Hooking him up to a unwieldy machine that allows him to travel back in time to the Spanish Inquisition, our “hero” becomes his ancestor (?)Aguilar de Nerha and starts dealing out the death. There’s also a lot of Knights Templar nonsense and go for broke action. Like Shakespeare said, sound and fury, signifying…blah, blah, blah.

Assassin’s Creed, like others before it, all but misses the reason fans are flocking to their Playstations to plug in to the latest version of the title. Gamers want immersion and a feeling being part of the plotting. That’s not what a movie does, or can do. We can empathize with characters, cheer them on and feel like we are part of the process, but even a found footage entry with complete first person POV perspective can’t 100% pull off that level of interaction. So just like other vacant videogame adaptations, this movie is passive. You’re witnessing events you should be involved in, and for the most part, don’t care how things come out.

That’s because Assassin’s Creed is not really a standalone film. It’s just part of a bigger whole, a narrative arc that some studio head mandated had to last at least three entries. We don’t get full characters here, but partial pawns in a ever-evolving excuse for exposition. Even actors of Cotillard and Fassbender’s level of ability can salvage sludge like this. Instead, they feel wildly out of place, offering usual performances that never feel part of this proposed world. It was the same issue that doomed Warcraft. Even those obsessed with the game couldn’t find a reason to care outside of their devotion to a brand.

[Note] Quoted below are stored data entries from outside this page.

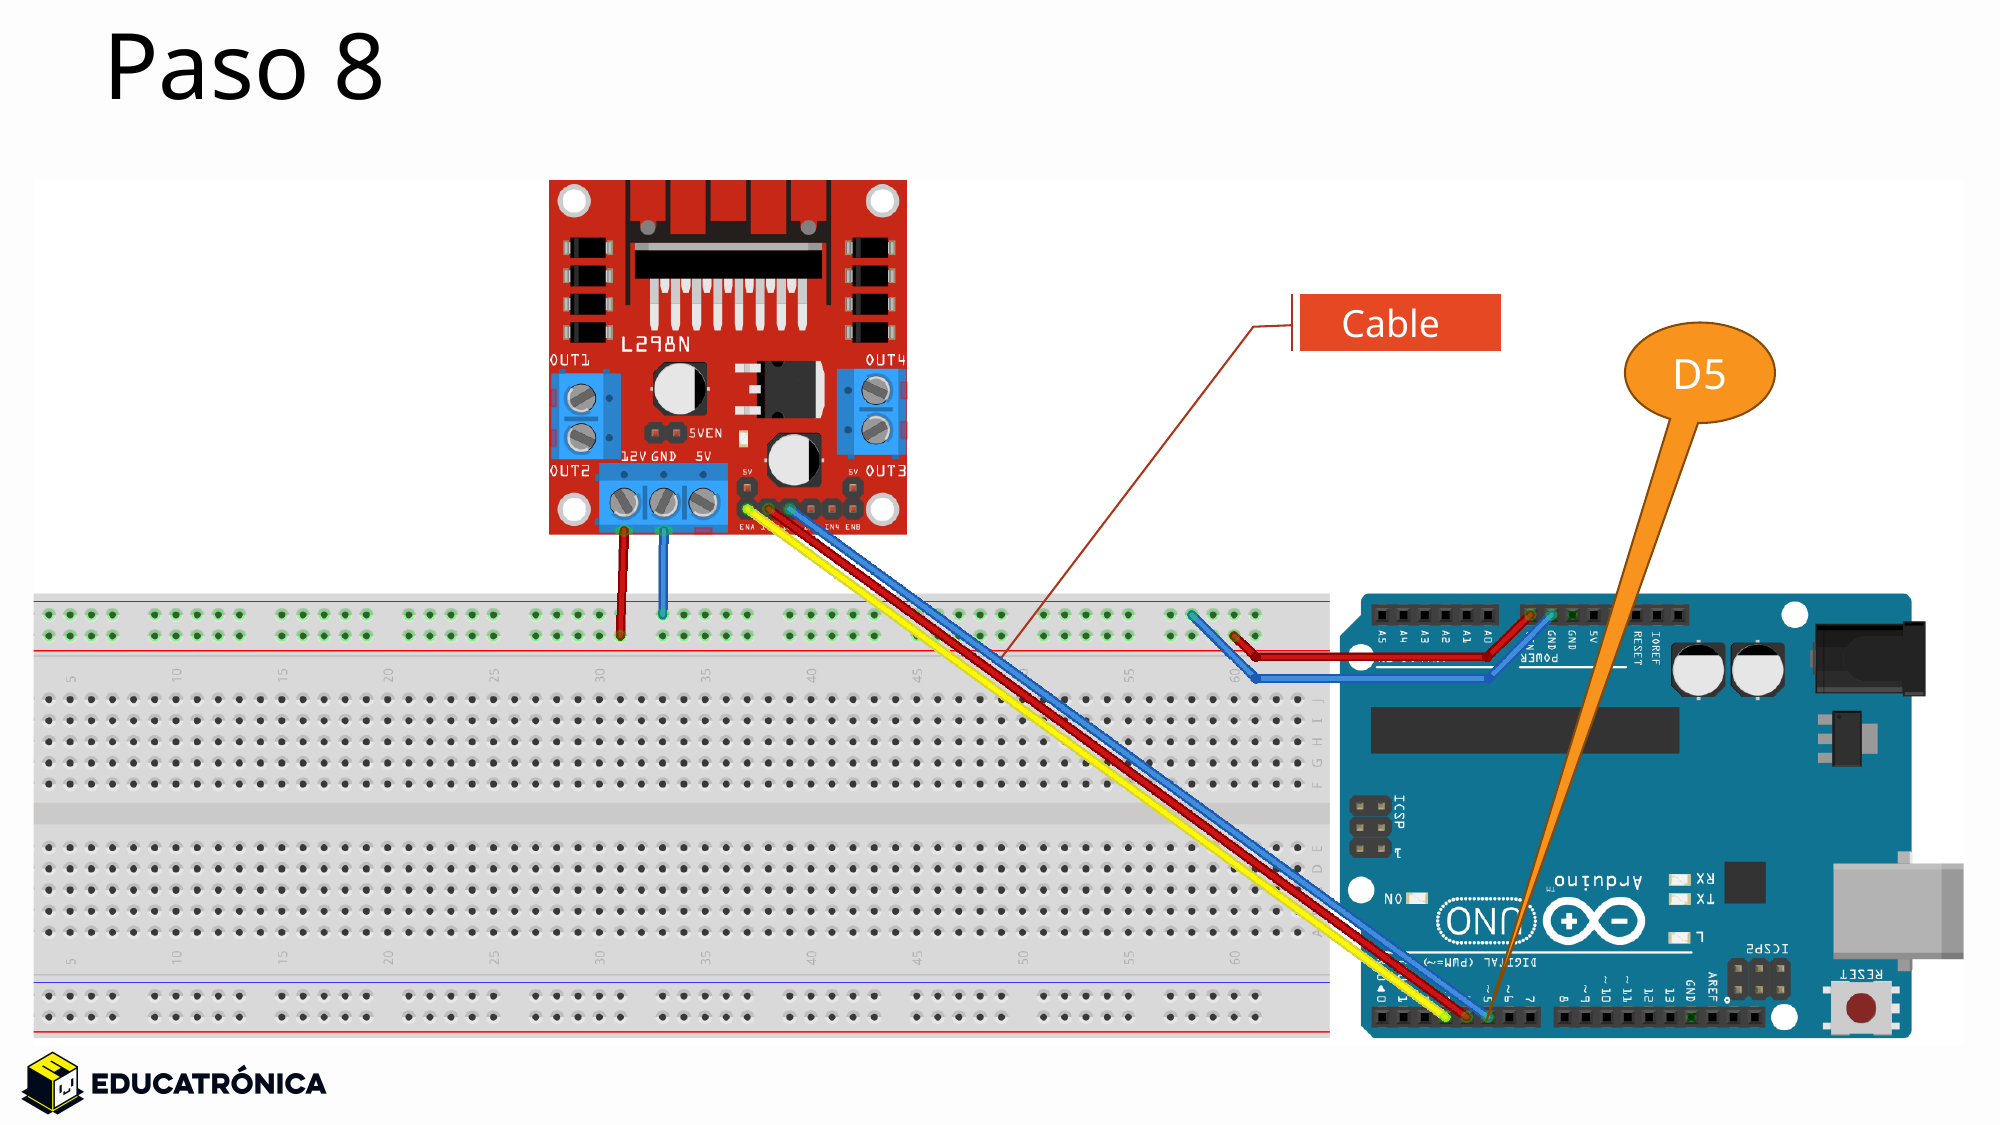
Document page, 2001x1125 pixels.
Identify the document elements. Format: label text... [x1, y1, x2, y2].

title Paso 8 [88, 7, 1912, 133]
picture [19, 1048, 330, 1118]
picture [33, 180, 1967, 1046]
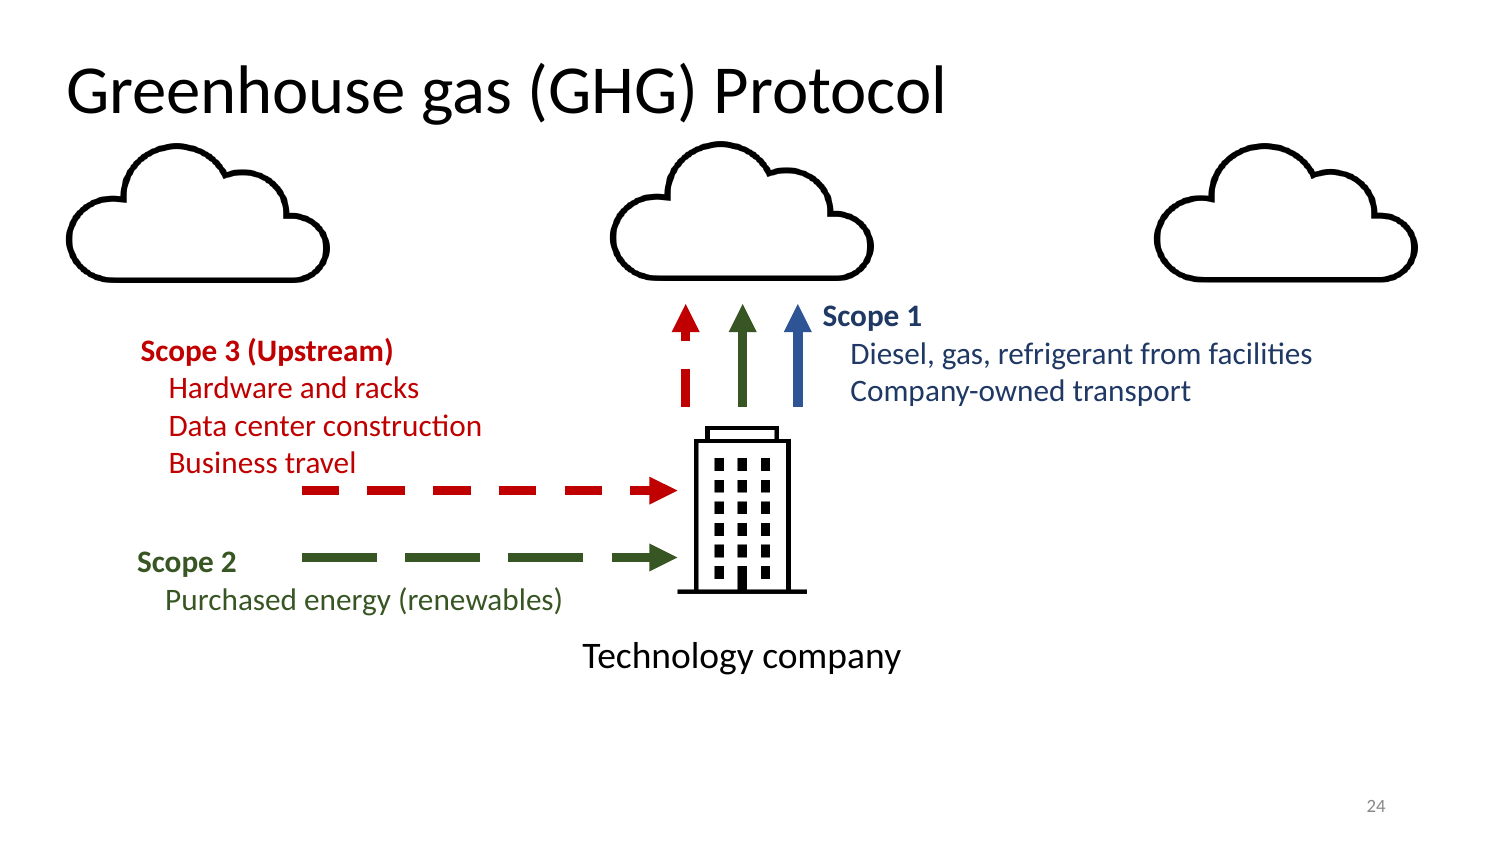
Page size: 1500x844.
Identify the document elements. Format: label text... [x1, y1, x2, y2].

slide_number 24 [1059, 782, 1397, 827]
title Greenhouse gas (GHG) Protocol [54, 9, 1349, 70]
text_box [47, 71, 1436, 719]
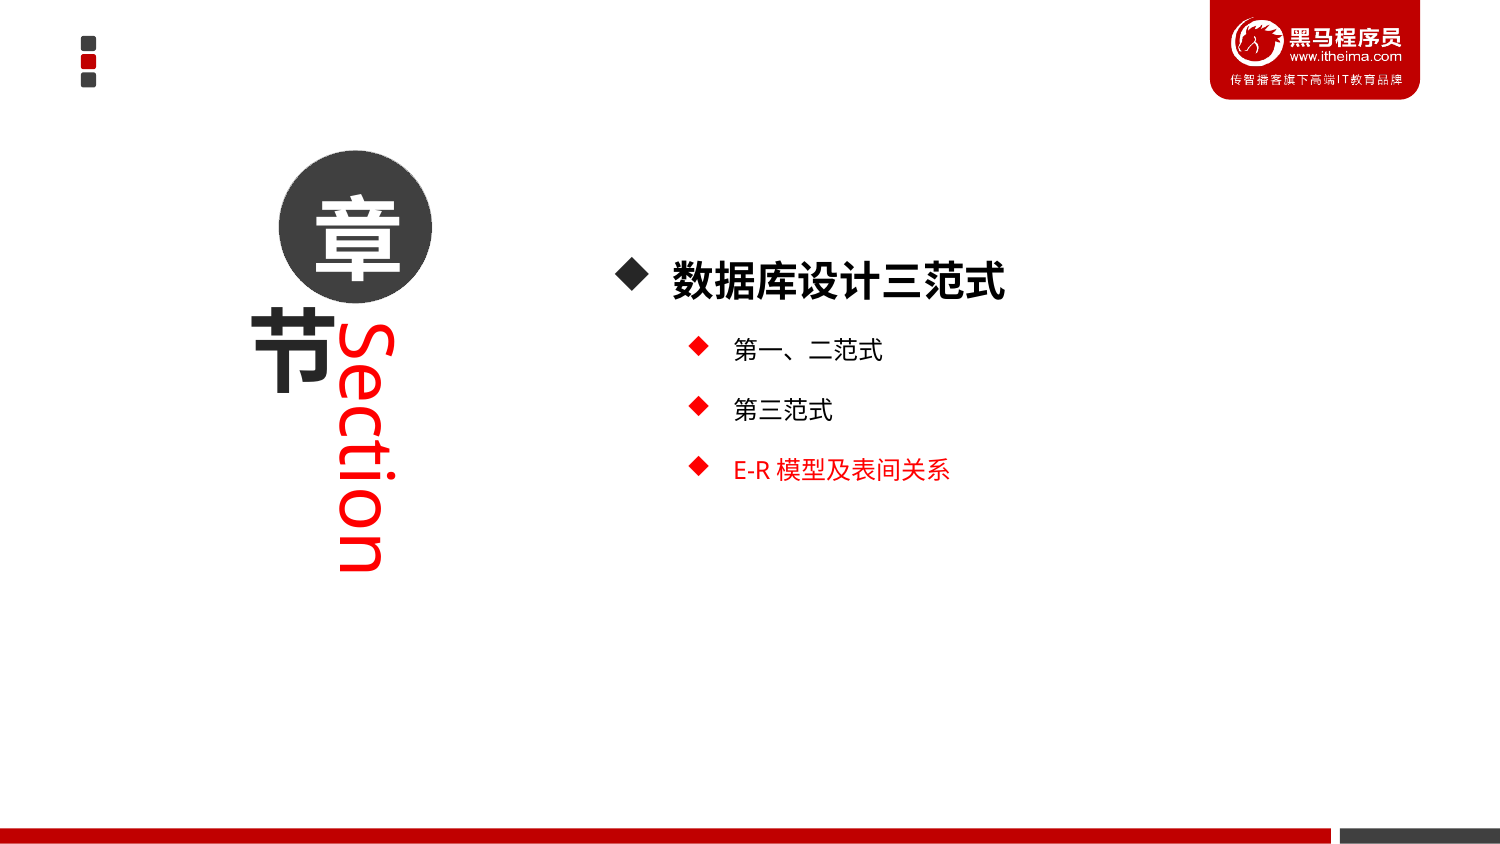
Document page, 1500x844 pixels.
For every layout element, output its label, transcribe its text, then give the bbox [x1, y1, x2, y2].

text_box 数据库设计三范式 第一、二范式 第三范式 E-R模型及表间关系 [596, 197, 1306, 492]
picture [1212, 8, 1421, 94]
text_box 章 [278, 150, 433, 304]
text_box 节 [218, 288, 339, 410]
text_box Section [321, 314, 427, 749]
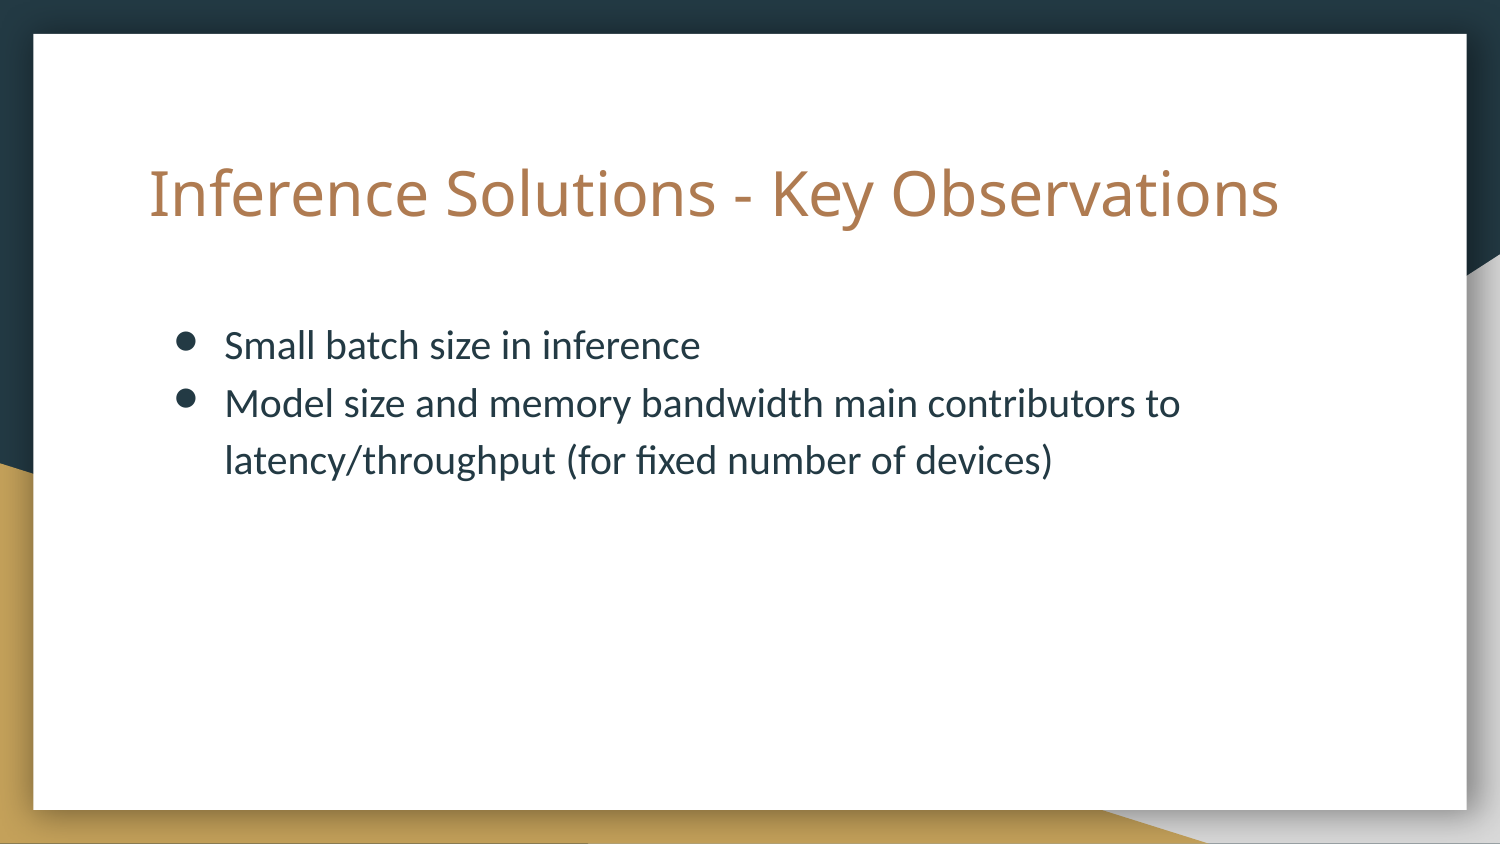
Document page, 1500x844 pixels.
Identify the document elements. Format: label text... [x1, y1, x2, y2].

list Small batch size in inference Model size and memory bandwidth main contributors to latency/throughput (for fixed number of devices) [134, 295, 1366, 697]
title Inference Solutions - Key Observations [134, 138, 1366, 295]
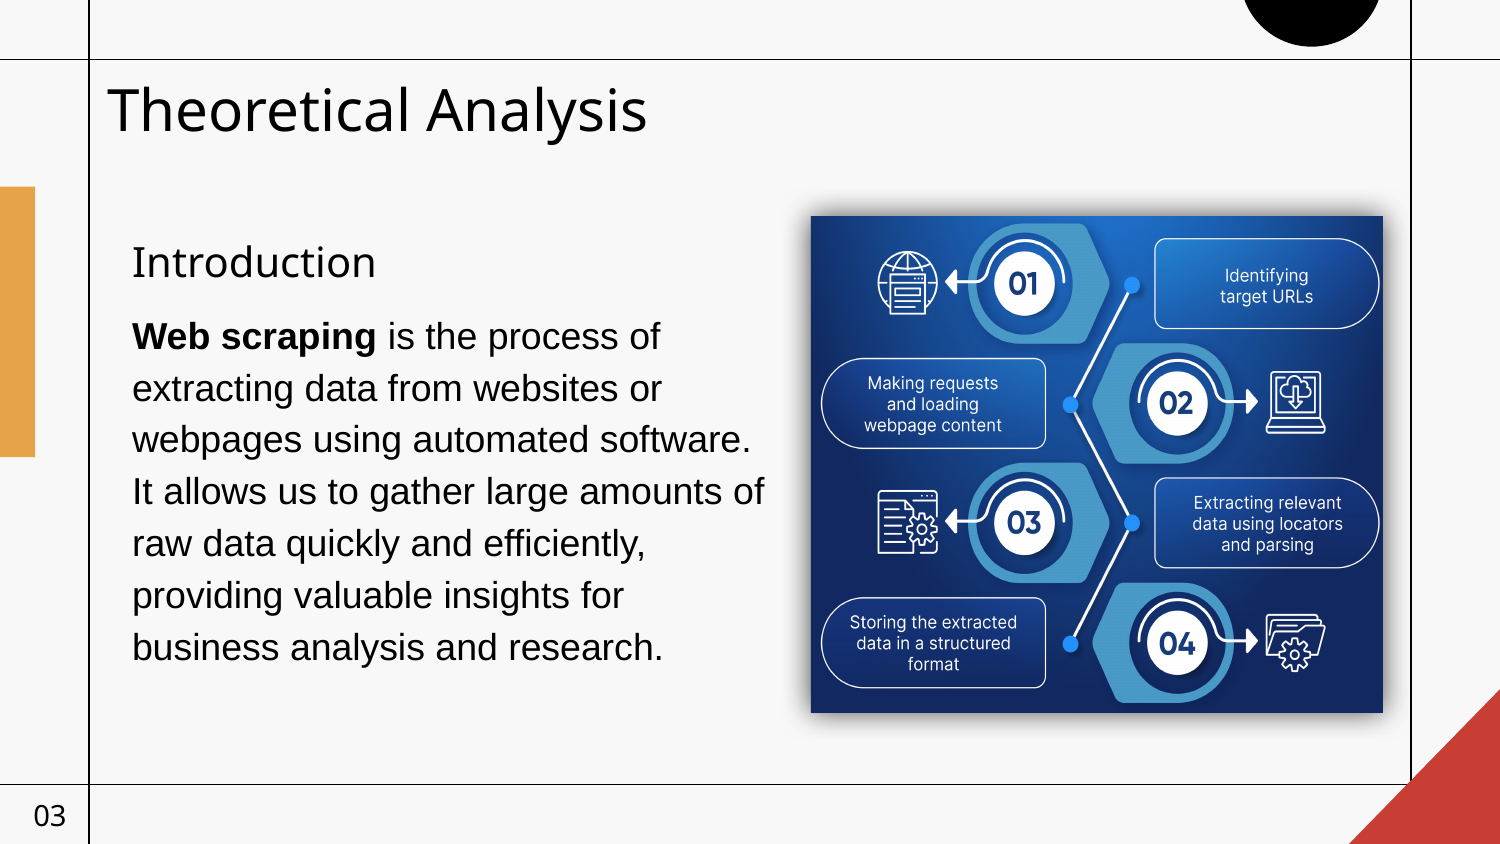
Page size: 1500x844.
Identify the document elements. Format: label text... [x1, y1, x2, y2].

picture [810, 215, 1384, 713]
subtitle Web scraping is the process of extracting data from websites or webpages using automated software. It allows us to gather large amounts of raw data quickly and efficiently, providing valuable insights for business analysis and research. [117, 290, 782, 737]
subtitle Introduction [117, 216, 517, 301]
text_box 03 [18, 795, 103, 844]
title Theoretical Analysis [92, 58, 1357, 157]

If laid out properly, giving the viewer enough information to understand the underlying conflict between the Knights and the Assassins, and why Cal and his father are important to it all, we might be able to understand the storyline. But there is no attempt at clarity, just another stupid slo-mo scene followed by dumb dialogue and a return to the past. Even then, the action never amounts to much. It all comes across as lame and clunky instead of inspirational.

Perhaps at some point in the near future, the studios will see how almost impossible it is to turn an Xbox hit into one at the box office. Until then, we will be stuck with junk like Assassin’s Creed. It may have a higher pedigree than other examples in the genre, but it’s still a witless, droning bore.